FORT WORTH, Texas _ When Ted Cruz of Texas ran for Senate in 2012, he did so with the help of a conservative grass-roots movement fueled by small-dollar donors eager to oppose the president at every turn.
This time around, Cruz says it's his Democratic opponent who is benefiting from the energy of a burgeoning political movement _ while his own campaign seeks help from GOP allies with ties to the party establishment's money.
National Republicans are still raising plenty of money for their efforts to hold House and Senate majorities this fall _ an effort that now includes the incumbent Cruz.
But GOP Senate operatives say the decline of some of the small-dollar groups that helped first elect Cruz _ many of which have struggled to find footing under the new president _ underline the senator's challenge in a tougher-than-expected race against Democrat Beto O'Rourke.
This week Cruz skipped Senate votes in Washington in an effort to re-energize part of that base, without whom he told supporters Republicans could be overwhelmed this fall.
"There's no doubt that anger is a powerful political motivator," Cruz said of the state's changing political energy in an interview with The Fort Worth Star-Telegram this week. "Even though they have divisions amongst themselves, the hatred of President Trump is unifying many on the left."
"On the right, our danger is complacency," added Cruz, who rode the tea party wave to an upset primary victory over then-sitting Lt. Gov. David Dewhurst in 2012. "That commonsense conservatives ... may not feel quite the same urgency as those who are angry and screaming in the streets."
Despite raising nearly $90 million for a GOP presidential bid in 2015, Cruz told a gathering of Republicans in North Texas this week that his campaign had not raised enough money to match O'Rourke's ads on TV.
"We're seeing the airwaves flooded (with O'Rourke's TV ads)," Cruz told the rally in The Colony, Texas. "We've got to save our resources to turn out and mobilize conservatives."
Of the groups that worked to help Cruz do that in his first race, FreedomWorks (which raised more than $23 million during that election cycle and spent roughly $500,000 helping Cruz) reported $117,000 on hand as of June 30.
The Senate Conservatives Fund, which raised roughly $16 million in the 2012 election cycle, has brought in about $4 million in the 2018 cycle. The Tea Party Express reported $0 raised in the 2018 election cycle, according to reports with the Federal Election Commission.
"All of the grass-roots enthusiasm that drove tea party fundraising spends all of its time supporting Trump on Twitter," said one national GOP Senate operative who requested anonymity to speak candidly.
"There so much focus on Trump, it's really sucked a lot of the oxygen out of the small-dollar enthusiasm."
One group that shelled out big for Cruz in 2012, the conservative Club for Growth, this week announced plans to invest seven figures in his re-election.
Like Cruz, that group attacked Trump during the 2015 presidential primary, before changing course and supporting him.

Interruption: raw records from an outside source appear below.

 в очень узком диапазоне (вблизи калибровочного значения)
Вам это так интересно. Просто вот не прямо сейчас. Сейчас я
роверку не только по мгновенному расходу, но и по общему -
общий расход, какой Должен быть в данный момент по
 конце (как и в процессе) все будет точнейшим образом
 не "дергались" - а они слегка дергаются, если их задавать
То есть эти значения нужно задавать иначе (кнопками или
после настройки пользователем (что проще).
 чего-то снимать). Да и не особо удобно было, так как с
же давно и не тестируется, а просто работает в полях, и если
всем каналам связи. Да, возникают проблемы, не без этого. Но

Leaders said this week its bundled contributions were roughly on par with the 2012 cycle at this point: $3.7 compared to $4.5 million in 2012.

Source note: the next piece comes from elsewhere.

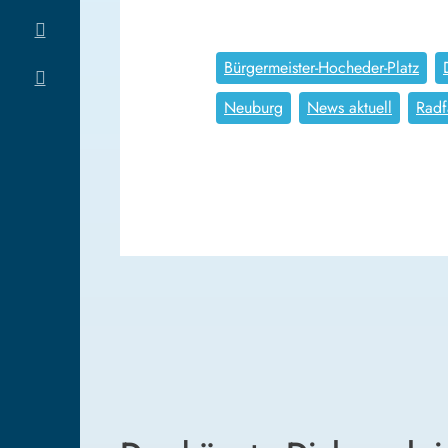
Bürgermeister-Hocheder-Platz
Neuburg
News aktuell
Radf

"The issue set has changed, under (President) Obama it was the tea party issues ... smaller government, less spending, debt," Club for Growth President David McIntosh told the Star-Telegram Wednesday. "It shifted in the 2016 cycle to immigration and trade, to some extent, among the grass-roots base."
The Club doesn't engage on immigration issues. Its campaign ads in Texas congressional races this year cycle have focused primarily on critiquing candidates over their loyalty to Trump.
"My sense is the grass roots and the donors get were sort of lulled into thinking we don't need to engage," McIntosh said of Cruz's re-election race. "As I talk to them about what we've seen following the polls, the universal answer I get is, 'well, tell me what you need.'"
Other Republicans with closer ties to the party's establishment haven't had trouble raising money.
White House officials this month bragged to reporters on a call conference call that Trump has helped the Republican National Committee raise $250 million this election cycle _ a reality Cruz has embraced, inviting the president to campaign with him in Texas.
Headed into a race that's crucial to holding the GOP's Senate majority, party leaders say Cruz will have their help if needed.
A super PAC aligned with Senate Majority Leader Mitch McConnell plans to look at data on the race in the coming weeks, and will engage on Cruz's behalf if necessary, the group's spokesman Chris Pack told the Star-Telegram Wednesday.
Sen. John Cornyn, R-Texas, a top GOP fundraiser who has been helping candidates in other states, told the Star-Telegram Wednesday he's now planning a fundraising event for Cruz.
"I'm going to be doing everything I can to help Sen. Cruz get re-elected," said Cornyn, who twice chaired the Senate's GOP campaign arm. "If national money starts coming into Texas, that's going to draw money from other races across the country, and I think that should be a concern to everybody."